#### [PROBLEM TO SOLVE]
Only the lines from the one containing "high-grade glioma was" through the end of the data below should be copied, each exactly as written and with both ends kept.

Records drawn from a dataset

- - -

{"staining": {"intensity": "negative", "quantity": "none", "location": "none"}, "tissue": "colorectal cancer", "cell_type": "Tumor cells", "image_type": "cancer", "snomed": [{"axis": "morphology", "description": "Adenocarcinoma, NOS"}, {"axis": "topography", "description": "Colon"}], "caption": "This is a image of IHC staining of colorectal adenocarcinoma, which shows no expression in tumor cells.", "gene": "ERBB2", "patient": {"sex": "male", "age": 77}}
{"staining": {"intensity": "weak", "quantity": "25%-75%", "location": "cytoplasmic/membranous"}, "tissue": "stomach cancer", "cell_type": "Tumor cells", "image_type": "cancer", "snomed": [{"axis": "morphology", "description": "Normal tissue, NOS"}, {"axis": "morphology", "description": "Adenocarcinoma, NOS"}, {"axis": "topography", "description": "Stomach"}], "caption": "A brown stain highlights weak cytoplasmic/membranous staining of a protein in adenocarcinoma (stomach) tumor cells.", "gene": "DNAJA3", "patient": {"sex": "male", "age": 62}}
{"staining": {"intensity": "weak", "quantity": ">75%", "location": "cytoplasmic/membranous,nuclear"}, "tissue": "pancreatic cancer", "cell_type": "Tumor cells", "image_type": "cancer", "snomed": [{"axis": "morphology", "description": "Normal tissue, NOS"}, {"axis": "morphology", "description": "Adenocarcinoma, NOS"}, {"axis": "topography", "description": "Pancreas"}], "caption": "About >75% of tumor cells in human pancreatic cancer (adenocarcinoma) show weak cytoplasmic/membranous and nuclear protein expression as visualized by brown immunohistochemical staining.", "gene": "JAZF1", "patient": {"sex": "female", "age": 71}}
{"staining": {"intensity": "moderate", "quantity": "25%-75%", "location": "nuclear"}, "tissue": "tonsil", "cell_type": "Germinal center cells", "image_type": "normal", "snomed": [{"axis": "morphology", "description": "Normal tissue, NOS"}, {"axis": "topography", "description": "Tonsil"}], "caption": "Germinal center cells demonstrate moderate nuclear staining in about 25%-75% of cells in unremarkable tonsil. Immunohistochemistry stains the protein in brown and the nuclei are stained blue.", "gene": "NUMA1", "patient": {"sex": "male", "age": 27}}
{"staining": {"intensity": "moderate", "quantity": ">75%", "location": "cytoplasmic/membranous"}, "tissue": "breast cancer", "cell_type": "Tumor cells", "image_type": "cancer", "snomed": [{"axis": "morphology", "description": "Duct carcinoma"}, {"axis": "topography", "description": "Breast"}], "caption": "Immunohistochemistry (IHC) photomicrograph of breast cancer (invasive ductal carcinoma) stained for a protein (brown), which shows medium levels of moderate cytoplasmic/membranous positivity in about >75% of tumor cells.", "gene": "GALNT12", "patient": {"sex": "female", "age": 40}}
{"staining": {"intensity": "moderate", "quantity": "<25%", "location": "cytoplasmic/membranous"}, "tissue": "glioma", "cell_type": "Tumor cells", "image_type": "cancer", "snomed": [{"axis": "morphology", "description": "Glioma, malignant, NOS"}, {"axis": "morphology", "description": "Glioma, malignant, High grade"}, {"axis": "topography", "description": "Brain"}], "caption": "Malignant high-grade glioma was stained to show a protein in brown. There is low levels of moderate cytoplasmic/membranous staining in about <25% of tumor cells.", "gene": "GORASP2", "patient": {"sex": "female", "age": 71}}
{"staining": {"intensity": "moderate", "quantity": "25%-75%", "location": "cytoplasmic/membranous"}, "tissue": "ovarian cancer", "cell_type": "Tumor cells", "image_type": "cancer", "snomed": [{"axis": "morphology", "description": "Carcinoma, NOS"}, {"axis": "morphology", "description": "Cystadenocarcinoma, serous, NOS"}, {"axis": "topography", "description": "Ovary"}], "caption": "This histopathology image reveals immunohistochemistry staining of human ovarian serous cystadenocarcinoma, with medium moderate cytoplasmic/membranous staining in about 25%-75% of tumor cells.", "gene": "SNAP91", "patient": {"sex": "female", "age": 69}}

- - -

#### [ANSWER SECTION]
{"staining": {"intensity": "moderate", "quantity": "<25%", "location": "cytoplasmic/membranous"}, "tissue": "glioma", "cell_type": "Tumor cells", "image_type": "cancer", "snomed": [{"axis": "morphology", "description": "Glioma, malignant, NOS"}, {"axis": "morphology", "description": "Glioma, malignant, High grade"}, {"axis": "topography", "description": "Brain"}], "caption": "Malignant high-grade glioma was stained to show a protein in brown. There is low levels of moderate cytoplasmic/membranous staining in about <25% of tumor cells.", "gene": "GORASP2", "patient": {"sex": "female", "age": 71}}
{"staining": {"intensity": "moderate", "quantity": "25%-75%", "location": "cytoplasmic/membranous"}, "tissue": "ovarian cancer", "cell_type": "Tumor cells", "image_type": "cancer", "snomed": [{"axis": "morphology", "description": "Carcinoma, NOS"}, {"axis": "morphology", "description": "Cystadenocarcinoma, serous, NOS"}, {"axis": "topography", "description": "Ovary"}], "caption": "This histopathology image reveals immunohistochemistry staining of human ovarian serous cystadenocarcinoma, with medium moderate cytoplasmic/membranous staining in about 25%-75% of tumor cells.", "gene": "SNAP91", "patient": {"sex": "female", "age": 69}}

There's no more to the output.